Hankie and window cloth at the ready for any, um… mopping up… and, sacrificing my crossword to protect the seat, I draped my jacket over my lap for modesty and, as nonchalant an expression on my face as I could muster, well… you know.
It was quite some time before we moved again. Still no chance of heading south so it was back up north. First stop services, next stop home.
So, when history appeared to be repeating itself a couple of Saturdays ago, heading south again for an important meeting, I was prepared.
Since last summer, alongside the wellies and waterproofs no self-respecting ‘Cumbrian’ would travel without, I have carried in my car my own bespoke ‘traffic jam survival kit’: Shewee, plastic pot with lid, towel, tissues, two bottles of water and a handful of snack bars, a penknife, hand sanitiser gel and a first aid kit (thrown in for good measure).
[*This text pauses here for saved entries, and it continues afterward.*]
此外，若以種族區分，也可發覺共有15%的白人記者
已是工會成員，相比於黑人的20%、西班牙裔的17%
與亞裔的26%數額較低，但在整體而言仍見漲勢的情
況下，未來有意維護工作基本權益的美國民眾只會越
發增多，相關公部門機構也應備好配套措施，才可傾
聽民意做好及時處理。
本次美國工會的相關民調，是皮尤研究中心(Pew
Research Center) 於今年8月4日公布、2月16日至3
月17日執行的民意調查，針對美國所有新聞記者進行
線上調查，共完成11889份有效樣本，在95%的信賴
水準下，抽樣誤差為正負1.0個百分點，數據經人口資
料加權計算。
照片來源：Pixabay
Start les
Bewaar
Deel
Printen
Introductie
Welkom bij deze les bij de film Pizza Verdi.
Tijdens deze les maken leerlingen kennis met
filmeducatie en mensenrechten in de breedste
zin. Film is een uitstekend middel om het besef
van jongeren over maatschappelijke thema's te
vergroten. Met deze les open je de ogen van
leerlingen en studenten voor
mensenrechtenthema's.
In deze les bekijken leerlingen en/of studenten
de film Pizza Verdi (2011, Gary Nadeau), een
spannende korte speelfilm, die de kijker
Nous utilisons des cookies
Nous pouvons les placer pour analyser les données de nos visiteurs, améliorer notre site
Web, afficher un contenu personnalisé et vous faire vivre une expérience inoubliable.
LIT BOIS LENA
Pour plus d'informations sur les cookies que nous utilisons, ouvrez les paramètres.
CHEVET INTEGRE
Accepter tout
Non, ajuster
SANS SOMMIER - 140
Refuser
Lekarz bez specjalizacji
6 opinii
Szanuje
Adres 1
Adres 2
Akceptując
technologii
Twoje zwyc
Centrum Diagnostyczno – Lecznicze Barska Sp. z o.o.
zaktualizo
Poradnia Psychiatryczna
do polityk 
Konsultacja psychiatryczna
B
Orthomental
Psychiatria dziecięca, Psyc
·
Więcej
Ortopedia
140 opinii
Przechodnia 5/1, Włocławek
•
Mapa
Once again, the overhead signs were there, albeit a little confusingly. Over the length of two entire junctions, three if you count the one at which I joined the M6, overhead gantries flashed up ‘20’ and the occasional ‘Oncoming vehicle’. Why, if they had the wherewithal and time to do that, could they not also flash up that the motorway was closed after Tebay? But I guess they had other things to think about. And no sooner had traffic passed junction 38, with all opportunities for me to divert now passed, we stopped. Dead.
No BBC traffic news, not till much later, by which time I was already moving again. And no explanation online.
But this time, it was different. Three lanes of traffic, engines off, with an empty carriageway on the opposite side and, all around me, doors were flinging open, drivers and passengers spilling onto the carriageway, sharing fag breaks, pacing up and down the central crash barrier and the hard shoulder across the other side, talking loudly into their phones. ‘You’ll never guess where I am…’
One couple abandoned their car, straddled the central barrier, then climbed the steep banking opposite, striding through long grass and scrub. He stood guard as she carried on up, searching for a tree to squat behind. Not obvious at all.
Mission visibly accomplished, others followed suit. Same tree, different pee.
Two young women paused in the northbound middle lane, phones raised for the essential selfie. Then another. And another. A grandmotherly figure circled my car with a pushchair, sleeping child oblivious to its plight.
A gaggle of excitable teenagers walked by to my right, heading back north, ears closed to the worried adult chasing after them warning that things might move again at any time. ‘Don’t go too far! Don’t go back to Tebay!’ Grown-ups, eh? Up and down they went, testing Fate and adult patience, until eventually forced to run back, screaming and giggling to their vehicles, engines firing up around them.
Me, I set about my Sudoku, called my colleagues, said I might not make it, chatted about the business we were due to discuss and settled in for the duration, my traffic jam survival kit winking up at me from the passenger footwell.
I couldn’t help but think all the activity buzzing around me might be ill-advised given that, every so often, a blue lit police vehicle – a convoy of three at one stage – flashed up that empty carriageway at speed, reappearing down the southbound hard shoulder moments later, a concern I expressed on Twitter, to nothing more than tumbleweed. Such is life for a non-influencer.
Two hours later we were on our way, my traffic jam survival kit still intact. Only later did we learn that the ‘oncoming vehicle’ incident may also have involved firearms. We’re twitchy about that sort of thing in Cumbria, since Derrick Bird undertook his shooting spree from the comfort of his car, nine years ago, taking out twelve people and injuring eleven others before turning the gun on himself. Not to be taken lightly.
But maybe we’re all getting too accustomed to these lengthy motorway jams, and at our peril? When traffic ground to a halt on the M5 for hours, in February last year, an impromptu football game struck up on the empty carriageway. Someone produced a guitar to entertain fellow travellers, others shared their food and drink.
I checked it out with a police pal and, yes, wandering around on the carriageway is, strictly speaking, illegal – not to say dangerous – even in standing traffic. But I doubt that would have persuaded the explorers back into their cars the other week, driven by fags and bladders and adolescence.
As for peeing in your own car, discretion’s the word. And, anyway, who could tell?